Further, an adjustment need not be "cost effective" to be reasonable. Large (and particularly public sector) employers might well, given their resources, be expected to make adjustments that are not cost effective. For instance, in Karim v The Commissioner of Police of the Metropolis ET/2207504/2021, an employment tribunal held that the Metropolitan Police Service failed to make reasonable adjustments by not funding the full cost of enhanced in-ear hearing aids, which were just under £6,000, as well as failing to cover the cost of insuring them. The hearing aids had been recommended by an audiologist and there was no evidence that the police service could not afford to pay for them.

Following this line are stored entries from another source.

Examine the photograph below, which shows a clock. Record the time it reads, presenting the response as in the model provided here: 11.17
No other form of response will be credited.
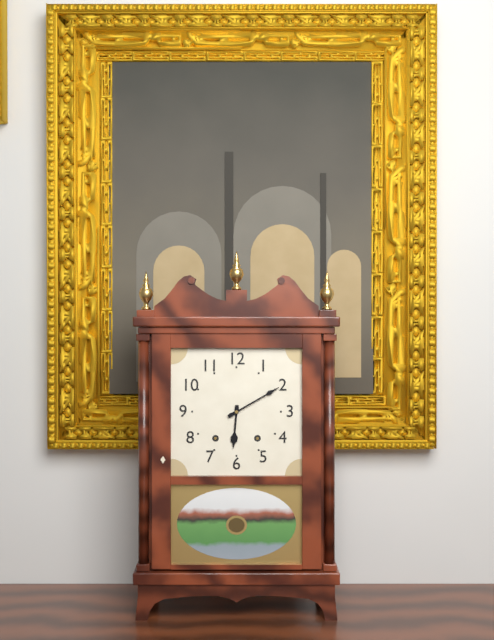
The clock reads 6.10
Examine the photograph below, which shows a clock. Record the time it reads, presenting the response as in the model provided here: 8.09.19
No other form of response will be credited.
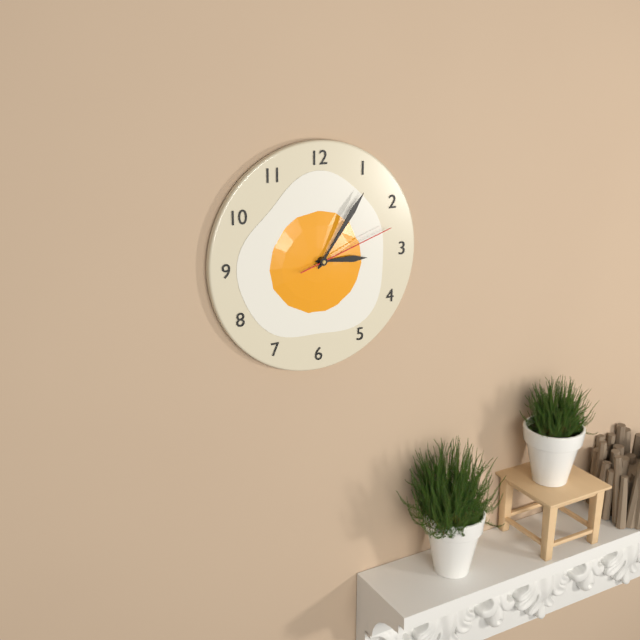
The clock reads 3.06.12
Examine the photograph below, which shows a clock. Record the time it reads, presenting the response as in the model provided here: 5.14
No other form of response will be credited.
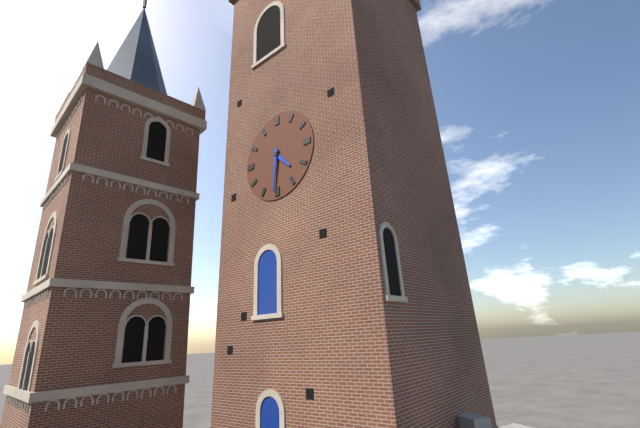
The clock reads 4.31
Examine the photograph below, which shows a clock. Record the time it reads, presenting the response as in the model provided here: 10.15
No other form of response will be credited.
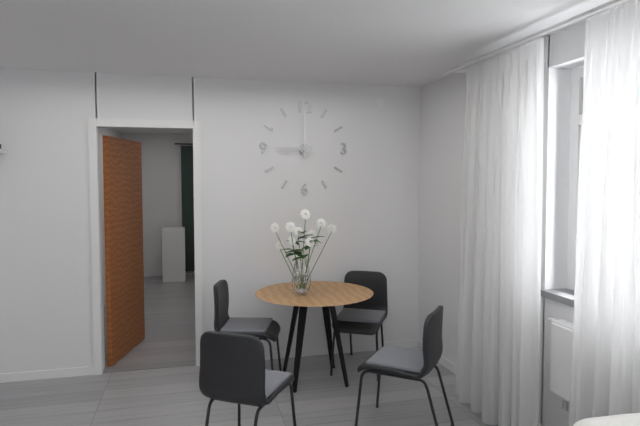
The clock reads 9.00
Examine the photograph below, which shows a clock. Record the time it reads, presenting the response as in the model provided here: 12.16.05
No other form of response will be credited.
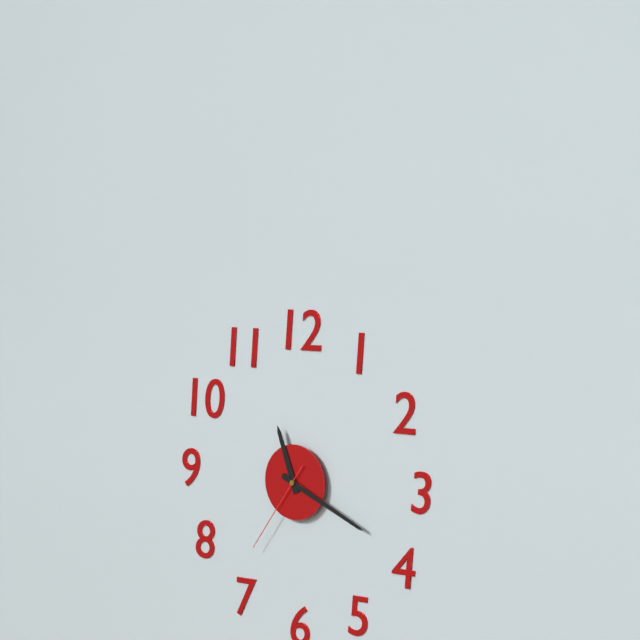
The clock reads 11.19.36
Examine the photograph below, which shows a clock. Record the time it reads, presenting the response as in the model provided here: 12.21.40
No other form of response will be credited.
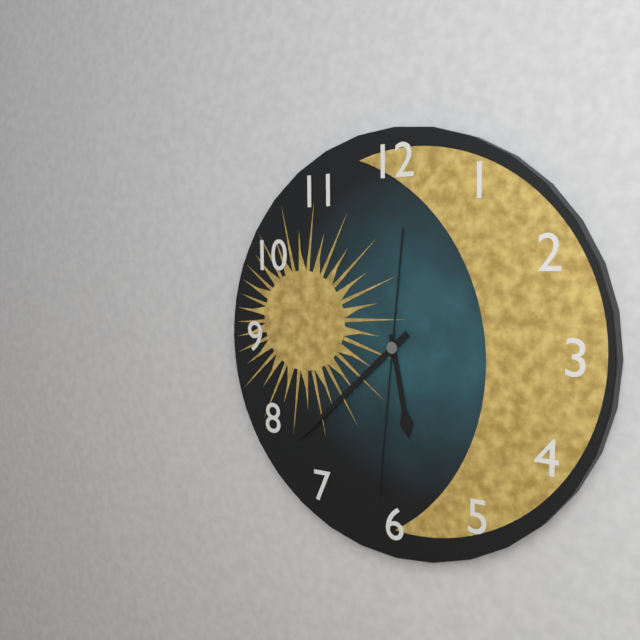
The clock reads 5.38.31
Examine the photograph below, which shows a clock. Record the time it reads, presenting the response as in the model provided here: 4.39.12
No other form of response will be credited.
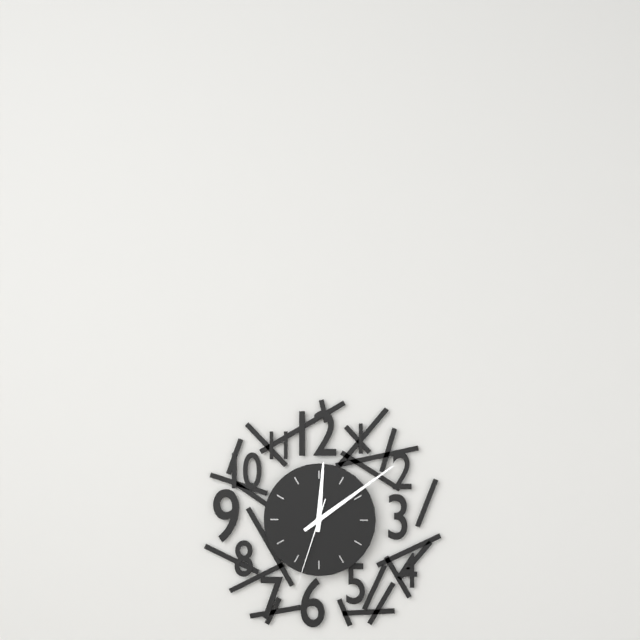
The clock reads 12.09.33
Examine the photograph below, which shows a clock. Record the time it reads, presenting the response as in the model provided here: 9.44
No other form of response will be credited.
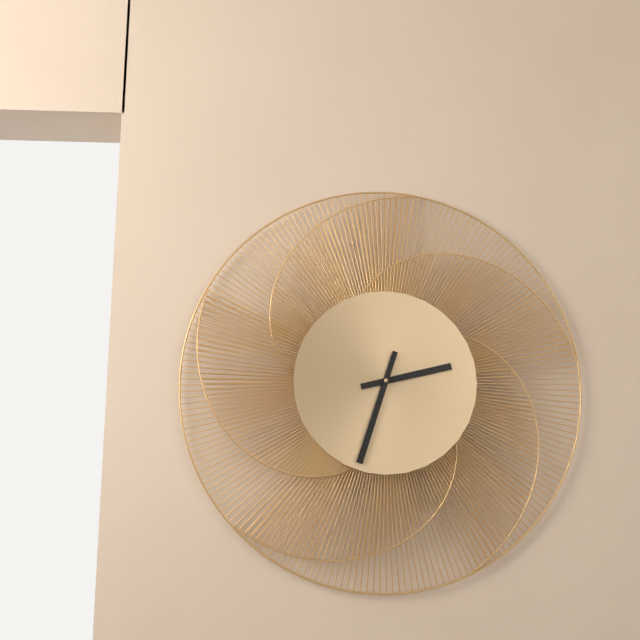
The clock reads 2.33
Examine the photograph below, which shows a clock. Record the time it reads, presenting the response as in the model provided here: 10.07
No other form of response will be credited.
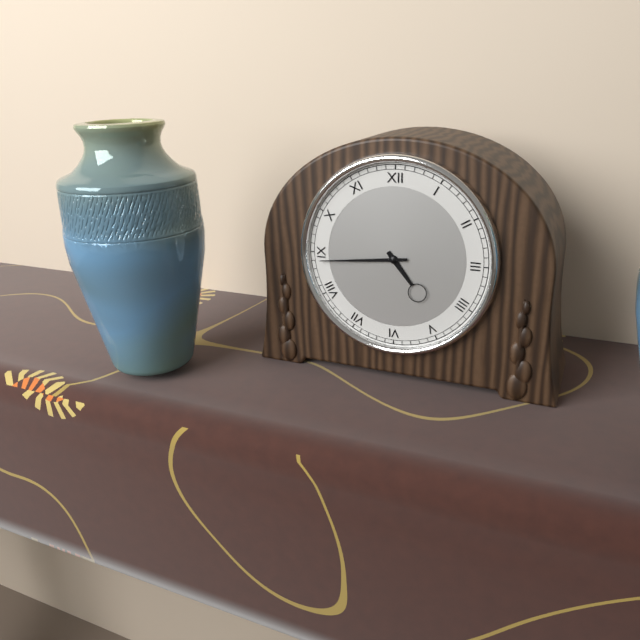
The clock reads 4.44
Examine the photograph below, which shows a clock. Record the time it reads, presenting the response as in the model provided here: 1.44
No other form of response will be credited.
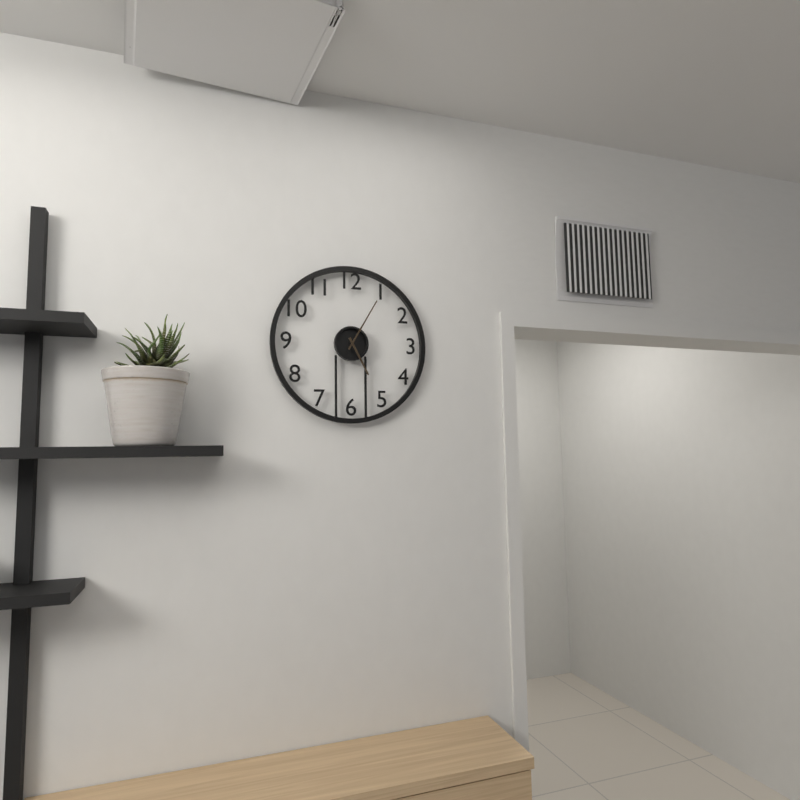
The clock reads 5.05
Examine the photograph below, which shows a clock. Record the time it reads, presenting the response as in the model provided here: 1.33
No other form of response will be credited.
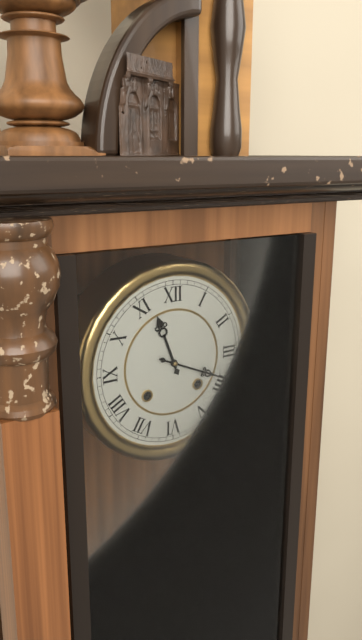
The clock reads 11.19
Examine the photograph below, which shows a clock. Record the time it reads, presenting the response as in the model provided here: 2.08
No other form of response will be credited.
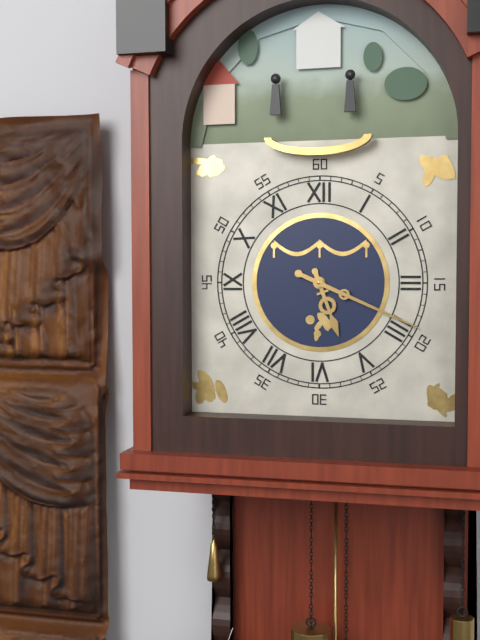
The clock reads 5.19
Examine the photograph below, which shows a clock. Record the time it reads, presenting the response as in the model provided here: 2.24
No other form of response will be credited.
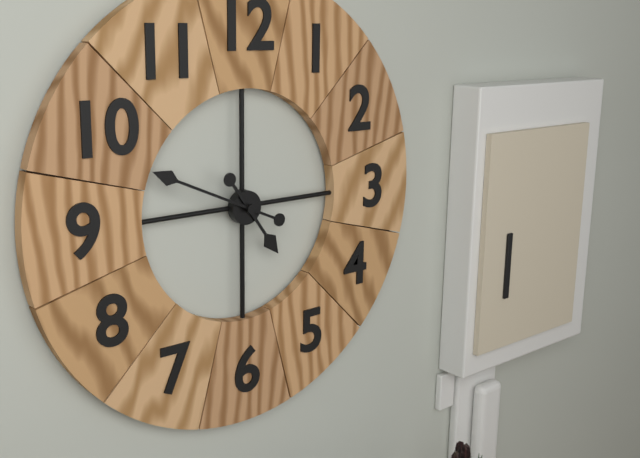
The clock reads 4.49
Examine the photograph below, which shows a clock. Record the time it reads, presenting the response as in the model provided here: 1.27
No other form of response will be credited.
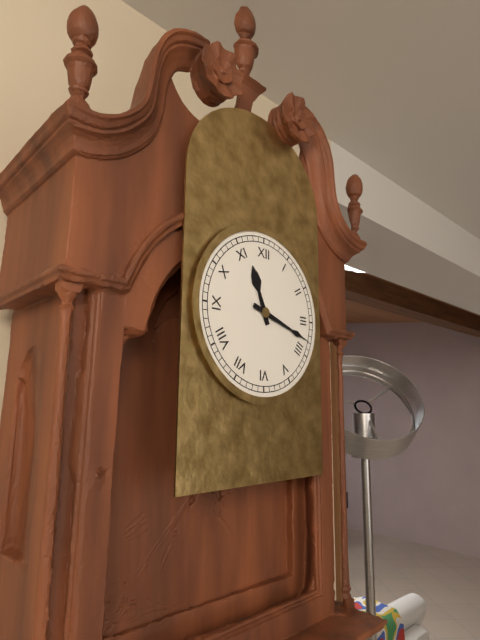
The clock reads 11.18
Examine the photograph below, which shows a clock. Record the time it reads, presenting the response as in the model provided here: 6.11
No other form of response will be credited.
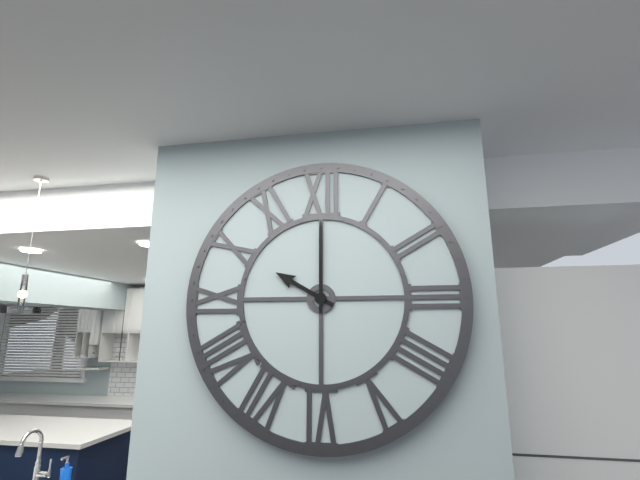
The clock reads 10.00
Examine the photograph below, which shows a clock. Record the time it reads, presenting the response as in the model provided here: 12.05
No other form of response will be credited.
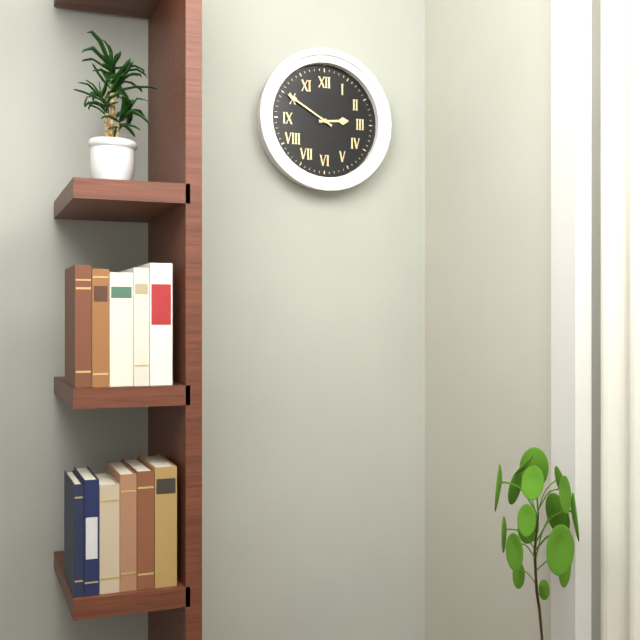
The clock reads 2.50
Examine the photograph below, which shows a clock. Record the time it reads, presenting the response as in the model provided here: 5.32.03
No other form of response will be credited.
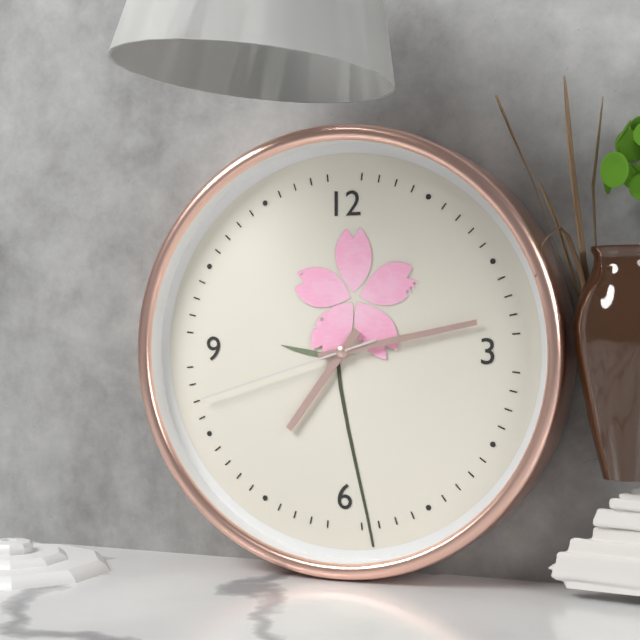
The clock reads 7.13.42
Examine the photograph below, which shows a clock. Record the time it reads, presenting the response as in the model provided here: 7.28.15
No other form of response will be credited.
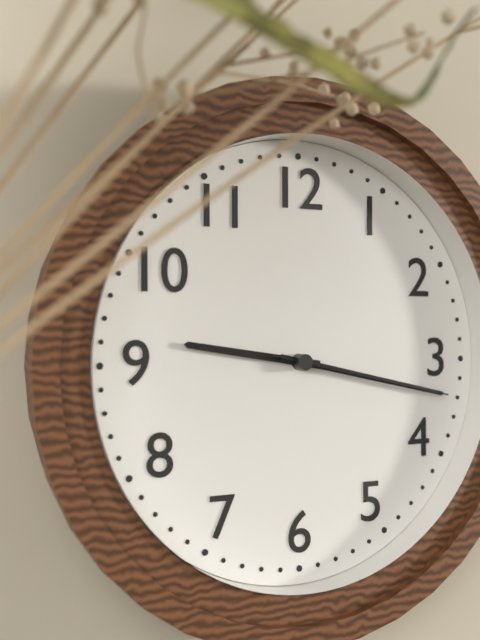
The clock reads 9.17.17
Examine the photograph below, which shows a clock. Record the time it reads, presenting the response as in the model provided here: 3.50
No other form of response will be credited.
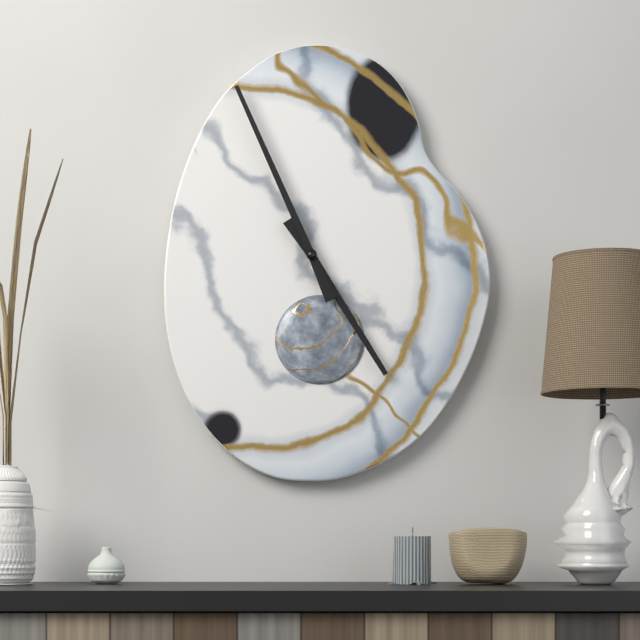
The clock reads 4.56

Nevertheless, even an employer with substantial resources will not necessarily be required to make very expensive adjustments. Money is by no means limitless even in large organisations, and balancing a disabled person's need for adjustments against other spending priorities will always involve difficult judgements. In Cordell v Foreign & Commonwealth Office UKEAT/0016/11, an employment tribunal held that, despite the FCO's substantial overall budget, the costs of providing English lipspeaker support for a profoundly deaf employee in an overseas diplomatic post in Astana, Kazakhstan (about £250,000 a year) were unreasonable. The tribunal compared this with other costs, such as the disabled employee's salary (about £50,000), the FCO's total disability budget (£562,934), the highest cost paid for reasonable adjustments in respect of any other employee (£49,000), the total staffing costs for Astana (£295,000 for diplomatic staff and £190,000 for local staff), and the allowance payable to diplomatic staff with children (up to £25,000 school fees plus three return air fares per child). The EAT upheld this decision on appeal.
The EAT in Cordell gave guidance on how tribunals should approach the issue of cost in reasonable adjustments cases. It said that the factors to consider might include:
- The size of any budget dedicated to reasonable adjustments.
- What the employer has chosen to spend in what might be thought to be comparable situations.
- What other employers are prepared to spend.
The effect of the proposed adjustment on the organisation or workforce is also relevant to whether an adjustment is reasonable. Nonetheless the workforce would be expected to adopt a cooperative and helpful approach in applying the adjustment. A failure to do so by the workforce would be very unlikely to form a defence to a claim.
Making an adjustment
There is no onus on a disabled person to suggest adjustments. The duty to consider making reasonable adjustments falls on the employer.
The EHRC Code points out that it is good practice for the employer to ask the disabled employee about possible adjustments (paragraph 6.24). It is certainly advisable for an employer to agree any proposed adjustments with the employee before they are made.
The employer must bear the cost of making the reasonable adjustment.